Welcome back! Think back to the last speaker you heard. Do you remember the message they gave? What was the one thing that you remember distinctly about that speech? If you couldn’t remember what that speaker was talking about, then they didn’t do a good enough job in sharing their message. But if you did remember, then have you ever wondered how the speaker was able to get you to remember that point? Most likely they repeated their key points a few times. Repetition is such a simple concept yet so often overlooked in speaking. We as speakers always underestimate the minds of our audience and assume they always know what we’re saying. Yet the reality is that they always don’t know, don’t hear or don’t understand what we’ve just said and its our job to ensure that they do.
An acquaintance of mine once told me about a job he left after a few weeks because he couldn’t stand it anymore. It was a sales trainer’s job that paid an obscene amount of money. When I asked what the reason was for his woes, he replied that the students in his class kept asking questions about things he had just said. That he had to use repetition over and over. That they should understand what he’s saying and pay attention the first time around.
It took me by surprise as I’m so used to repetition and answer questions about things that were just said that I didn’t realize that other speakers might find that annoying. I just found it to be “just part of the job”. An essential part of the job. But it got me thinking why was it necessary. Here is what I found;
1) We need to understand the reason’s for having to repeat ourselves. Too often, there are circumstances that are beyond our control. That we can’t understand why but they happen. Whether we like it or not, the minds our audience members will drift from time to time and they may not hear the point we just made. Or what about when somebody gets a text message or decides to flip our their BlackBerry to check email? Our audience members may be drawn to see what that person is doing next to them. Worst yet, and I think this is the most cruel because it is so random, what about when someone behind coughs or sneezes or clears their throat and its so loud that you just can’t hear what the speaker just said. When we use repetition we increase the chance that it will stay
2) Short Term Memory Loss. This is still one of my favourite sayings. If you remember Finding Nemo, then you remember the blue fish, Dory’s constant bout with “Short Term Memory Loss”. She would forget things almost instantly. Some days, I feel that way too as I’m constantly bombarded with new situations, scenario’s and information that its difficult to remember things.
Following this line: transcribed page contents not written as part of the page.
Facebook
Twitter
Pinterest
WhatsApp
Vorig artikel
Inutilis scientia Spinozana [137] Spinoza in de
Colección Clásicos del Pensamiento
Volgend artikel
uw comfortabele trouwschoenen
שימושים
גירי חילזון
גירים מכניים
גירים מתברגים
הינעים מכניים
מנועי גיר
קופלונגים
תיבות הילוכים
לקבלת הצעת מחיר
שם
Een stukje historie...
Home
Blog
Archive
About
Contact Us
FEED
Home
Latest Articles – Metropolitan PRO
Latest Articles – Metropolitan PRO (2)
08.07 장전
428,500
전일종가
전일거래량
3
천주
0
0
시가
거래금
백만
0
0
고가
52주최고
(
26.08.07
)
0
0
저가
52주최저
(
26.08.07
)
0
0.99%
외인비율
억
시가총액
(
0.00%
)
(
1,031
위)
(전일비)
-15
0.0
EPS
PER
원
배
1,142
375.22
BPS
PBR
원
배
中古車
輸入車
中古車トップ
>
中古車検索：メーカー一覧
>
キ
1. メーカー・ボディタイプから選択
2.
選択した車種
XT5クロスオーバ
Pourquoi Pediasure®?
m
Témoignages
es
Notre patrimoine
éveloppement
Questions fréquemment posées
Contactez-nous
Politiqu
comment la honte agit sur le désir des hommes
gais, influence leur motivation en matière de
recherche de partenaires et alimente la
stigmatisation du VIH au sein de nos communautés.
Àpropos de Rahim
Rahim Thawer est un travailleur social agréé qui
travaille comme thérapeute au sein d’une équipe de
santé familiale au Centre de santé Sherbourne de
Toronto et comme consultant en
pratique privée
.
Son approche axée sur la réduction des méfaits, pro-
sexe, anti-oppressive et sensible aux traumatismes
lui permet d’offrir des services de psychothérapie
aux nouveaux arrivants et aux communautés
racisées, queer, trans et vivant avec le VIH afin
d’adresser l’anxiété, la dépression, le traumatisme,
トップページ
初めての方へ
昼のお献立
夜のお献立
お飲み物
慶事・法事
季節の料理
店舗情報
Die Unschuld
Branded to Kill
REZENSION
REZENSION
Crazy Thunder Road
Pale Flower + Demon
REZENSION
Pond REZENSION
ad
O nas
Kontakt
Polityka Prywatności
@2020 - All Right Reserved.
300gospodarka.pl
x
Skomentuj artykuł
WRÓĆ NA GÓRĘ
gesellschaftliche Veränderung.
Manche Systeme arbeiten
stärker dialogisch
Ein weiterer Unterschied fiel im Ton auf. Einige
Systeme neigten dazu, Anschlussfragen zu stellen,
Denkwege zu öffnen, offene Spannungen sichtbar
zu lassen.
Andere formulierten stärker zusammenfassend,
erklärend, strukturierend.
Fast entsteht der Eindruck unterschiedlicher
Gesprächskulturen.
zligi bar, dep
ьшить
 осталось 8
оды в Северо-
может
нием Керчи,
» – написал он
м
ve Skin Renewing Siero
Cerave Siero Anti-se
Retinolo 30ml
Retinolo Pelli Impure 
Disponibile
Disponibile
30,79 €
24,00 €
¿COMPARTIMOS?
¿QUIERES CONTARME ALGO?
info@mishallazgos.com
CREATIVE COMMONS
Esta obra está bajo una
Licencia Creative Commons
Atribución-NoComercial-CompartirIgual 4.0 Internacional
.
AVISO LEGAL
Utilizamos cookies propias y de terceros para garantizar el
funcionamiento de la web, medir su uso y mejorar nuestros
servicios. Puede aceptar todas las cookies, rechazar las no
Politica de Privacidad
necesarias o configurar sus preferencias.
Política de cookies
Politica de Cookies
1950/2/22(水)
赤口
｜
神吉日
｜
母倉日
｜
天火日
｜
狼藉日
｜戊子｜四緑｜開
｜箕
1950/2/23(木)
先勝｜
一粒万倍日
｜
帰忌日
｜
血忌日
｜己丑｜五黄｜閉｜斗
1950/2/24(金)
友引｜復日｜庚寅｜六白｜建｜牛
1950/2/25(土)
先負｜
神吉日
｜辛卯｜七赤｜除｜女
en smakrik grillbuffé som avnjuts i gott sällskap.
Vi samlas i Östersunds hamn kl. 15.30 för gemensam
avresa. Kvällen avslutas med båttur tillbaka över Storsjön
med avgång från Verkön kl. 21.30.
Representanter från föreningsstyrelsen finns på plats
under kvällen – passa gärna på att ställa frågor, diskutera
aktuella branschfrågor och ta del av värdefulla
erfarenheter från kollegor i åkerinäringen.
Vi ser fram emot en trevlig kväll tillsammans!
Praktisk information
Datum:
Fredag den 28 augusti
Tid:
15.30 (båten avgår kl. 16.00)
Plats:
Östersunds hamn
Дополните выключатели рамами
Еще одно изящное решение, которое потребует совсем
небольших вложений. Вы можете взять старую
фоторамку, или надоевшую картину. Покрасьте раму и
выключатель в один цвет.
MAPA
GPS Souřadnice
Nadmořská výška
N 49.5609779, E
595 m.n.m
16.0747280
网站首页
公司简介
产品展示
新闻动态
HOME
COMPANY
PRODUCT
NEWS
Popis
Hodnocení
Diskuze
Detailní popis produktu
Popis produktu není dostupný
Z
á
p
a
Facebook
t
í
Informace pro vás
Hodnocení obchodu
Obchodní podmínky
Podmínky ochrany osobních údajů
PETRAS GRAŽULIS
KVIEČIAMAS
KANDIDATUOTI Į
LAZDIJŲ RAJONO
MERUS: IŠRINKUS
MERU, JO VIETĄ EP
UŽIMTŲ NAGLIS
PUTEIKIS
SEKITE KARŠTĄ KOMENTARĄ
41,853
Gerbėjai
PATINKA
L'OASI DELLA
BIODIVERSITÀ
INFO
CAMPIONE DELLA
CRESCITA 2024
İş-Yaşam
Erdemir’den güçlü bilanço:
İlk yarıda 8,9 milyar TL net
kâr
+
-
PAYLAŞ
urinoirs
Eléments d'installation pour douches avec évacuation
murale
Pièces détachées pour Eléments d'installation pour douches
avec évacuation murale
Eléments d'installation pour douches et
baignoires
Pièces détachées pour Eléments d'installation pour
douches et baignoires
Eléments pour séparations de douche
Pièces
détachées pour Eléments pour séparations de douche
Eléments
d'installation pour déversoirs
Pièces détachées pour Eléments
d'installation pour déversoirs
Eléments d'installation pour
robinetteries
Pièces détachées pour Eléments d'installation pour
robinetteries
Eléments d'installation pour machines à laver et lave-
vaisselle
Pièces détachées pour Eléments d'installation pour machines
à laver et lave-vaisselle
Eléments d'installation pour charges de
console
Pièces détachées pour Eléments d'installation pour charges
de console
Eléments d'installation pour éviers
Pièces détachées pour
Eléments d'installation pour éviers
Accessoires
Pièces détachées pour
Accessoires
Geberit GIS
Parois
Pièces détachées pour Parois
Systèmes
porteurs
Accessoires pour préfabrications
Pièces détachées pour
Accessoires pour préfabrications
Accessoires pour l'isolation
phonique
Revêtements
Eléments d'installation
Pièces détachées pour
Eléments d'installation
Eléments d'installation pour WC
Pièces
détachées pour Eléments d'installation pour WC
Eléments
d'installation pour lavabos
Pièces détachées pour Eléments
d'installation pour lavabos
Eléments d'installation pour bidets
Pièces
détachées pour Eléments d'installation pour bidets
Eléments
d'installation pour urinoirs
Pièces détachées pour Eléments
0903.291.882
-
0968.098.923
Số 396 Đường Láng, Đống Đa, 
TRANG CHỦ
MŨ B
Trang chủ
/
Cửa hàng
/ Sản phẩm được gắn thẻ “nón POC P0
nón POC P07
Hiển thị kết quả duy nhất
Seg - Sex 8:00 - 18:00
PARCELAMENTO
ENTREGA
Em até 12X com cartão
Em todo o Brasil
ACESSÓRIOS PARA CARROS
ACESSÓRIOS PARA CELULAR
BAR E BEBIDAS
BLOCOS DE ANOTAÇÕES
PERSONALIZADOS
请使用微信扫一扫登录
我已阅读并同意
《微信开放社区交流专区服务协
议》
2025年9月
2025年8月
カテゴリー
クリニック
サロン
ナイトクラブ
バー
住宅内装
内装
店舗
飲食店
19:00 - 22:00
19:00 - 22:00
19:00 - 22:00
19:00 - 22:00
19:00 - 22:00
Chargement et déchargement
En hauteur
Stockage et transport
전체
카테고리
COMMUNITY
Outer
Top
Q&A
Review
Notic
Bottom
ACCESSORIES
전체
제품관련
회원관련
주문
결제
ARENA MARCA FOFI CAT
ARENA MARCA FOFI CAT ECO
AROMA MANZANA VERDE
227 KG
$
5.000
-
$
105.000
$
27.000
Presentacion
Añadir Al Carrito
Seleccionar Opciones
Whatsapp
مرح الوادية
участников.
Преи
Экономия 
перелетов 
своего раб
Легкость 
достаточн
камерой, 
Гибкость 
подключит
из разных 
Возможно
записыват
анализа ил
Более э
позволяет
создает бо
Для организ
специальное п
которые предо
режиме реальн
The human brain has three levels of memory: Short term, Medium term and Long term memory. Short term memory is where information only lasts about 10-15 seconds and disappears. If its important enough, the person will push it into medium term memory where it will last for hours. If its even more important, it will go into long term memory and stay with us almost permanently. We need to aim for medium term memory at the very least, again by repeating certain important and key points that we’re making at just the right time can dramatically increase the chances of our audience members remembering our message. If we can get our audience to remember our message and key points, they will remember us and we will have improved their lives – isn’t that the goal?
3) We Want Our Message and Key Points To Linger. Ideally, as speakers, we want our message to stay in our audience’s long term memory. This is usually achieved with personal stories that are so profound that we’ve had a huge impact on our audience. Case in point, I had a friend come up to me recently telling me how she remembered a story about a car purchase I made in a speech I gave years earlier. She reminded me about how the moral was so profound that it still resonates with her even till today. The key to getting a message or story to “profound” status is to provide memory anchors or as Craig Valentine calls “call backs” where we recall things that either happened earlier in the speech or earlier in the day.
The toughest part as a speaker is repetition. We think or worry that if we use repetition that we’re going to sound unprepared or confusing. The reality is that, that couldn’t be far from the truth. I’ve proven this time and time again in courses I teach where I’m dealing with 19 year old budding computer programmers who have their laptops open and Facebook or Youtube ready to go. Quite often, a new status update on one person’s Facebook page will lead to 3 others in the vicinity looking over to see what is going on. Not only do I have to battle these distractions to win their attention back to me, but I also have to do damage control through repetition to those who were trying to pay attention but were distracted by the person who was on Facebook.
So there you have it, now its time for you to go out and battle that virus we call memory loss and win your audiences back!